### WORK INSTRUCTIONS
State only the count of lines in the listing below that hold "moderate".

BEGIN GIVEN DATA

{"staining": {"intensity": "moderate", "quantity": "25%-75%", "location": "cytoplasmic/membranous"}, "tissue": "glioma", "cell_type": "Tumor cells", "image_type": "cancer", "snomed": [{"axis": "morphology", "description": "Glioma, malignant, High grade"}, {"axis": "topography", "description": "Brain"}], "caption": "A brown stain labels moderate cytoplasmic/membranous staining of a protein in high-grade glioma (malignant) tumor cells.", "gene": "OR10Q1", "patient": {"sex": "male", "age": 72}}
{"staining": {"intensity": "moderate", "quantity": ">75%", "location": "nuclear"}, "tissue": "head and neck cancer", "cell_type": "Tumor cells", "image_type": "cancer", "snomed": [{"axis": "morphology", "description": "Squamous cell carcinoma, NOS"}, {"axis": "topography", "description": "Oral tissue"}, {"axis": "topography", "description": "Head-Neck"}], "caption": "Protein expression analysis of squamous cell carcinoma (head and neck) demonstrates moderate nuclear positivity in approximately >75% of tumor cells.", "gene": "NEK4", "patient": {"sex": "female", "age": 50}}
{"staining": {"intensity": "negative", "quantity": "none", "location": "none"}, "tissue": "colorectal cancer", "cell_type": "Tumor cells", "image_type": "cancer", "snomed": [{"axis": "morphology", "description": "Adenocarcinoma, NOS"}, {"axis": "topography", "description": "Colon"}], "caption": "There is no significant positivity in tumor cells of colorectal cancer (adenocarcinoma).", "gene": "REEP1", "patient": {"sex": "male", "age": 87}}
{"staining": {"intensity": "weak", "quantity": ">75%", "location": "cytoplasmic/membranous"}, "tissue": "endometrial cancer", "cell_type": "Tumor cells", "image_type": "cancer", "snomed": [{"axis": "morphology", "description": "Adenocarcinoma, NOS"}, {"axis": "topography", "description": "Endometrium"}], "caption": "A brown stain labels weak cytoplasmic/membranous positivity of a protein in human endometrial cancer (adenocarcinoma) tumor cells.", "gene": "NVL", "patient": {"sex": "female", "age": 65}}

END GIVEN DATA

### ANSWER TO THE EXERCISE
2